The initiative will focus on promoting human security by empowering African villages to implement integrated rural development strategies as recommended by the UN Millennium Project. These strategies are designed to promote the escape from the poverty trap, and thereby to lead to healthy and economically productive lives.
Crucially, the initiative is anchored in a rigorous scientific approach to measuring progress and evaluating the results of the key interventions. The project will thereby provide a unique scientific basis for understanding the costs and developmental benefits of key strategic investments in agriculture, health, infrastructure, education, and other sectors. Moreover, it will determine these costs and developmental benefits in each of the major agro-ecological zones of rural Africa.
In its recommendations presented earlier this year, the UN Millennium Project found that the fight against extreme poverty has never been more winnable than it is today. The priority investments are broadly known, the costs affordable, and the technologies available. Central among the Project's recommendations is the need for an African Green Revolution, an environmentally sustainable increase of food yields that will enable subsistence rural communities to achieve food security, and to begin diversifying production into commercial agriculture and into non-agricultural sectors.
The UN Millennium Project estimates that an annual investment of around $110 per villager will provide the means necessary for communities to break out of the poverty trap and achieve the Millennium Development Goals. Of that sum, approximately $70 should be financed by external donors, and the remaining $40 by national and local government, and community contributions. Two villages (in Sauri, Kenya and Koraro, Ethiopia) have already begun their Millennium Goal-focused programs through partnership with the Earth Institute at Columbia University. The Government of Japan will contribute to activities in eight additional villages, each in a distinct agro-ecological zone.
"The ‘Millennium Village' approach draws upon the leading science-based action plan to fight poverty in rural Africa and thereby to meet the Millennium Goals by 2015," said Professor Sachs, Special Adviser to UN Secretary-General Kofi Annan and Director of the UN Millennium Project. "In these villages, the Goals will be achieved before 2015 and the 50,000 or so people we will be working with will be well on their way to ending the extreme poverty that entraps them. Their success will become a rigorous model for others living in similar agro-ecological conditions.”
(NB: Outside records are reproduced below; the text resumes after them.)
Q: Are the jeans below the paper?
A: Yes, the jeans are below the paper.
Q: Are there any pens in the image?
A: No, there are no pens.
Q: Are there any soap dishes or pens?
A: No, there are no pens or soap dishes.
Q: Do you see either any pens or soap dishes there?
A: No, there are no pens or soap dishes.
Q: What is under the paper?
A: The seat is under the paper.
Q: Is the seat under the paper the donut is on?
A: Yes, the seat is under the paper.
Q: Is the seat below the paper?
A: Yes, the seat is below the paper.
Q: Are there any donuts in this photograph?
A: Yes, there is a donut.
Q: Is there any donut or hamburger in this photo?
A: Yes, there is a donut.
According to the Government of Japan, "The Government of Japan fully supports "The African Millennium Village initiative", as the Government of Japan believes that poverty reduction can be achieved through economic growth and human-centered approach based on the notion of Human Security. The Government of Japan is delighted to work together with Millennium Project and to contribute to the international society for achieving the MDGs.”
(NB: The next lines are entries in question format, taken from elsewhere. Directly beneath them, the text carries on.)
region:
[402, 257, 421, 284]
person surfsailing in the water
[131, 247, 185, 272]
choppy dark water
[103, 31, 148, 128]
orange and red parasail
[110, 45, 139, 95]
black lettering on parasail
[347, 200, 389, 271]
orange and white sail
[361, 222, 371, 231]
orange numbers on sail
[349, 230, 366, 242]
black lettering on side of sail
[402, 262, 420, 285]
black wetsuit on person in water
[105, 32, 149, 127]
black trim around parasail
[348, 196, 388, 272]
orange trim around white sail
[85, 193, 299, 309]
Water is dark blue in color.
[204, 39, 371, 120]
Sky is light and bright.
Professor Sachs explained, "This groundbreaking partnership between the Millennium Project and the Government of Japan will be fundamental in showing the world that through practical and affordable interventions combined with community empowerment and leadership, the fight against extreme poverty can be won, even in the most impoverished and difficult areas in the world."
The UN Millennium Project is an independent advisory body that presented its report, Investing in Development to the UN Secretary-General in January 2005. The Project's report proposes straightforward solutions for meeting the Millennium Development Goals by the 2015 deadline. The world already has the technology and know-how to solve most of the problems faced in the poor countries. To date, though, these solutions have not been implemented at the needed scale. Investing in Development presents recommendations for doing so in countries both rich and poor.